Les commodes à la grecque
Dans sa structure générale, ce type de commode à façade tripartite correspond à un modèle élaboré par Jean-François Oeben au tout début des années 1760 pour la marquise de Pompadour. Ces célèbres "commodes à la grecque", souvent entièrement en acajou et plus rarement en marqueterie avaient la particularité de présenter un ressaut central abritant des tiroirs au centre de la façade et des portes sur les côtés.
Oeben réalisa dans ces années là une série de commodes de ce type pour madame de Pompadour au château de Ménars (quinze), ses résidences de Versailles (une) et d'Auvilliers (une). Presque toutes ces commodes (au nombre de dix-sept) étaient en acajou et et le bois avait été fourni par madame de Pompadour. Deux d'entres elles, certainement un modèle plus luxueux, étaient en marqueterie et pourraient correspondre à celle que nous présentons. Dans son cabinet de toilette à l'Elysée, madame de Pompadour avait "une commode de bois satiné et de rapport garnie de ses tirroirs et coffres avec ornements de cuivre doré et d'or moulu, prisé 40 livres", et dans sa chambre à Ménars une "commode à trois tiroirs par le haut, deux dans le milieu et battans dans les côtés", prisée avec deux petites tables, 640 livres. L'inventaire du marquis de Marigny, frère et héritier de madame de Pompadour, au château de Ménars dressé en 1781 décrit "une commode à la Régence à deux armoires sur les côtés, de bois de rose à dés ornée de cuivre doré d'or moulu et marbre d'italie, 168 livres". Une autre avait été envoyée de sa demeure parisienne au pavillon du Roule, où figurait en 1775 dans la chambre de la marquise "une commode dans le goût antique plaquée à dés de différents bois de couleurs garnie de fonte dorée d'or moulu et son marbre de bleu turquin".

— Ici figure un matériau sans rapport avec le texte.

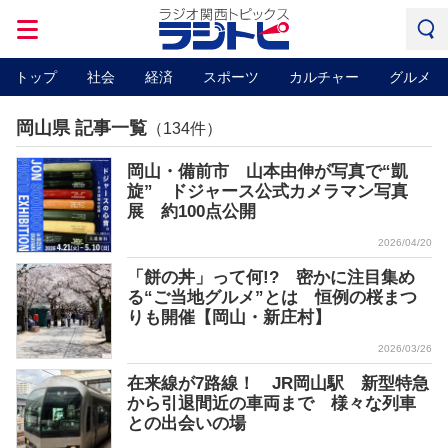
トップ
社会
経済
スポーツ
カルチャー
グルメ
岡山県 記事一覧
（134件）
岡山・備前市 山本由伸が写真で“凱
旋” ドジャース公式カメラマン写真
展 約100点公開
2026/04/20
「餅の丼」って何!? 密かに注目集め
る“ご当地グルメ”とは 恒例の桜まつ
りも開催【岡山・新庄村】
2026/03/26
在来線が7路線！ JR岡山駅 新型特急
から引退間近の車両まで 様々な列車
との出会いの場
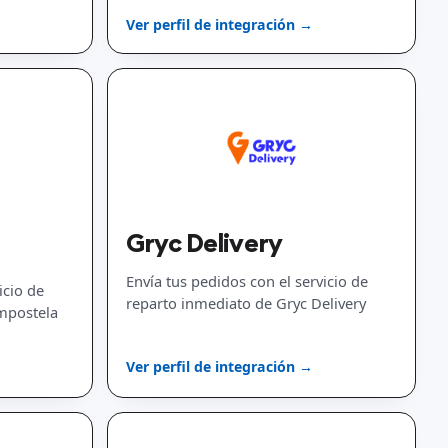
disponibles y la planificación de
Ver perfil de integración →
implementación.
Gryc Delivery
Envía tus pedidos con el servicio de
icio de
reparto inmediato de Gryc Delivery
mpostela
Ver perfil de integración →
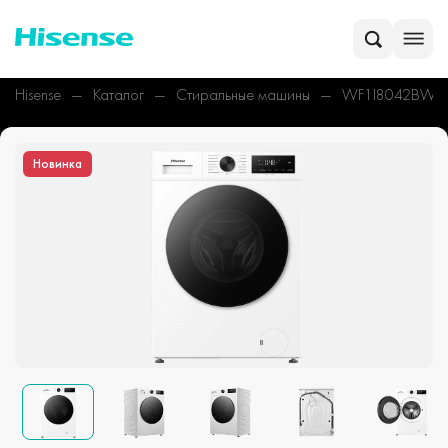
Hisense
Каталог
Стиральные машины
WF1I8042BWP
Новинка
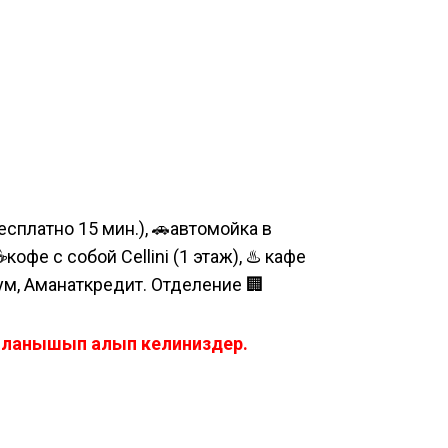
сплатно 15 мин.), 🚗автомойка в
е с собой Cellini (1 этаж), ♨️ кафе
шум, Аманаткредит. Отделение 🏢
айланышып алып келиниздер.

Une commode identique en marqueterie a été vendue chez Christie's à New York, le 1er novembre 1977, lot 136 ; cette commode, faisait à l'origine partie d'un ensemble avec une paire d'encoignures, vendue chez Sotheby's à Paris le 29 juin 2004, lot 75 et autrefois conservé dans les collections Gornmaston, à Gornmaston castle, Balbriggan ; une seconde a été vendue par Mr Rheims à la galerie Charpentier, le 15 juin 1955, lot 52. Une autre, similaire mais plus étroite est conservée au musée J. Paul Getty, Los Angeles (72.DA.54).

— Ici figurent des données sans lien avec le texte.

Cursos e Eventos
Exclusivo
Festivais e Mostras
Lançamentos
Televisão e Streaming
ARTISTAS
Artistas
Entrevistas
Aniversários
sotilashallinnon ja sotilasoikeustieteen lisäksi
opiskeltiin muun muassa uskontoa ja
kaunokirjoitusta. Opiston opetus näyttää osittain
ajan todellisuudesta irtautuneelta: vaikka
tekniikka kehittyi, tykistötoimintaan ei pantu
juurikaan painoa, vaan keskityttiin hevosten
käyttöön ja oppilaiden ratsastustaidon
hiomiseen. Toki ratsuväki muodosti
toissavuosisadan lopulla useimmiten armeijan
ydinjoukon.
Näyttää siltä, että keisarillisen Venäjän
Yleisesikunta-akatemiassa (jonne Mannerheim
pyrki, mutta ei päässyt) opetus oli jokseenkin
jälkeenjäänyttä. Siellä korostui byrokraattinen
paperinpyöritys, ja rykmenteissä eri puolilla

Une clientèle prestigieuse
Jean-François Oeben fut certainement l'un des plus créatifs et éminents ébénistes du XVIIIe siècle, période à laquelle le commerce du luxe connaissait un essor considérable. Bien qu'actif juste durant une quinzaine d'année, il connut une carrière étonnante. Le Livre-Journal de Lazare Duvaux nous apprend que dès 1752, il fournit le célèbre marchand-mercier et que déjà madame de Pompadour achetait des meubles d'Oeben. Le Journal du Garde-meuble indique ses livraisons pour la cour à partir de 1754 et son inventaire après décès dressé en 1763 nous renseigne sur ses clients. A la lumière de ces documents, on constate que sa clientèle faisait partie de la famille royale, la haute aristocratie, les financiers et les hauts fonctionnaires de l'administration de la Couronne ; beaucoup appartenaient à un cercle influent qui se voulait l'arbitre du bon goût et de la mode.